LQE (Linear Quadratic Estimator) is an optimal state estimation algorithm used in inertial navigation systems (INS) to reduce errors and improve accuracy. It is similar to the Kalman filter but focuses on minimizing estimation error variance while balancing system stability and performance.
How LQE Works in INS?
Sensor Data Input – IMU (gyroscope & accelerometer) data is fed into the estimator.
Error Minimization – LQE calculates the best estimate of position, velocity, and orientation by minimizing estimation errors.
Adaptive Correction – The system continuously updates based on feedback from GNSS, LiDAR, or external sensors.
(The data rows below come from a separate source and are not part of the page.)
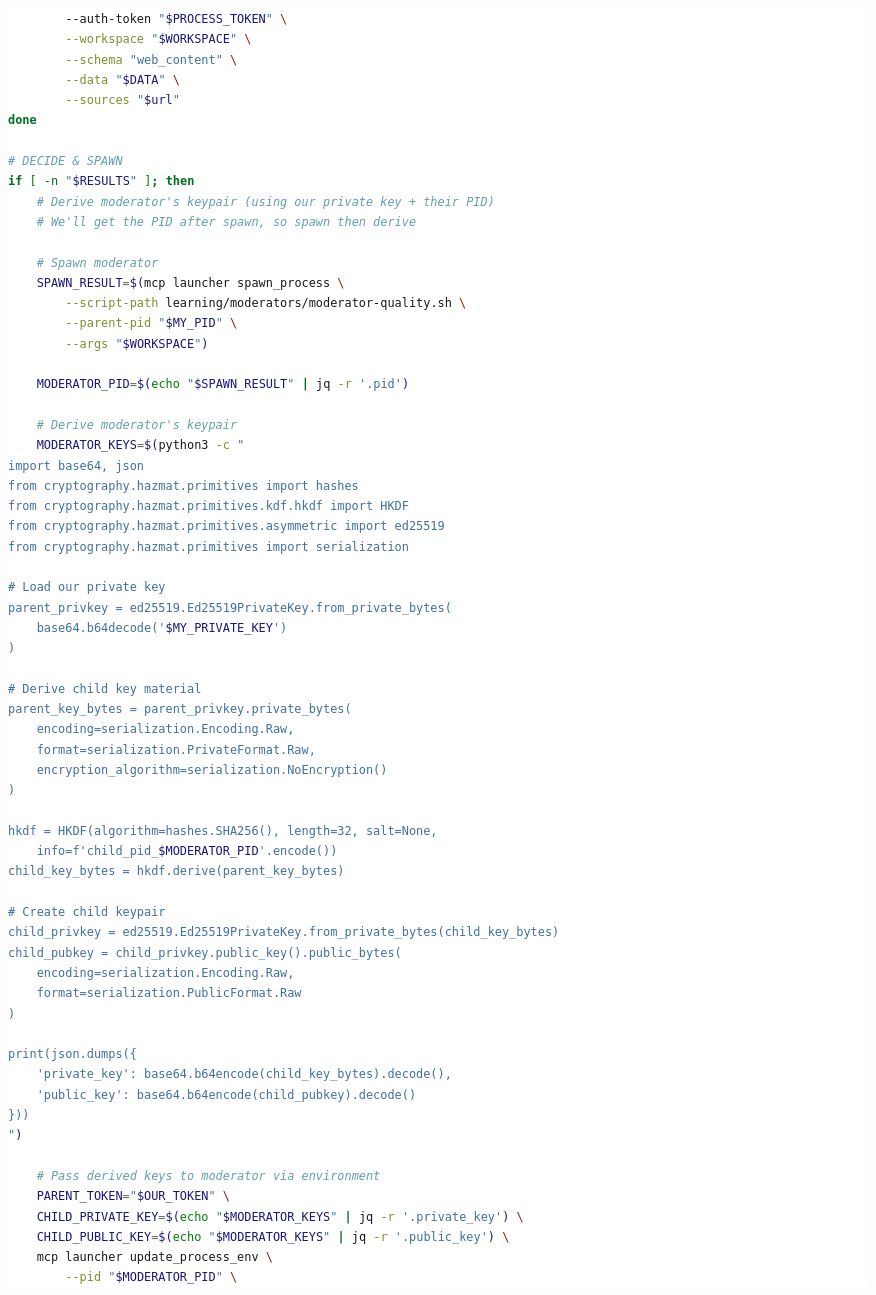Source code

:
```bash
        --auth-token "$PROCESS_TOKEN" \
        --workspace "$WORKSPACE" \
        --schema "web_content" \
        --data "$DATA" \
        --sources "$url"
done

# DECIDE & SPAWN
if [ -n "$RESULTS" ]; then
    # Derive moderator's keypair (using our private key + their PID)
    # We'll get the PID after spawn, so spawn then derive

    # Spawn moderator
    SPAWN_RESULT=$(mcp launcher spawn_process \
        --script-path learning/moderators/moderator-quality.sh \
        --parent-pid "$MY_PID" \
        --args "$WORKSPACE")

    MODERATOR_PID=$(echo "$SPAWN_RESULT" | jq -r '.pid')

    # Derive moderator's keypair
    MODERATOR_KEYS=$(python3 -c "
import base64, json
from cryptography.hazmat.primitives import hashes
from cryptography.hazmat.primitives.kdf.hkdf import HKDF
from cryptography.hazmat.primitives.asymmetric import ed25519
from cryptography.hazmat.primitives import serialization

# Load our private key
parent_privkey = ed25519.Ed25519PrivateKey.from_private_bytes(
    base64.b64decode('$MY_PRIVATE_KEY')
)

# Derive child key material
parent_key_bytes = parent_privkey.private_bytes(
    encoding=serialization.Encoding.Raw,
    format=serialization.PrivateFormat.Raw,
    encryption_algorithm=serialization.NoEncryption()
)

hkdf = HKDF(algorithm=hashes.SHA256(), length=32, salt=None,
    info=f'child_pid_$MODERATOR_PID'.encode())
child_key_bytes = hkdf.derive(parent_key_bytes)

# Create child keypair
child_privkey = ed25519.Ed25519PrivateKey.from_private_bytes(child_key_bytes)
child_pubkey = child_privkey.public_key().public_bytes(
    encoding=serialization.Encoding.Raw,
    format=serialization.PublicFormat.Raw
)

print(json.dumps({
    'private_key': base64.b64encode(child_key_bytes).decode(),
    'public_key': base64.b64encode(child_pubkey).decode()
}))
")

    # Pass derived keys to moderator via environment
    PARENT_TOKEN="$OUR_TOKEN" \
    CHILD_PRIVATE_KEY=$(echo "$MODERATOR_KEYS" | jq -r '.private_key') \
    CHILD_PUBLIC_KEY=$(echo "$MODERATOR_KEYS" | jq -r '.public_key') \
    mcp launcher update_process_env \
        --pid "$MODERATOR_PID" \
```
Applications of LQE in Inertial Navigation
✔ High-Precision Navigation – Used in aircraft, missiles, and autonomous vehicles for accurate positioning.
✔ Sensor Fusion – Improves INS performance by integrating GNSS, radar, and LiDAR data.
✔ GNSS-Denied Environments – Helps maintain accuracy when GPS signals are unavailable.
Advantages of LQE in INS
✔ Minimizes Navigation Errors – Enhances position estimation by reducing sensor drift.
✔ Fast & Efficient Computation – Works in real-time, making it ideal for high-speed navigation.
✔ Stable & Adaptive Filtering – Adjusts to changing conditions for robust navigation performance.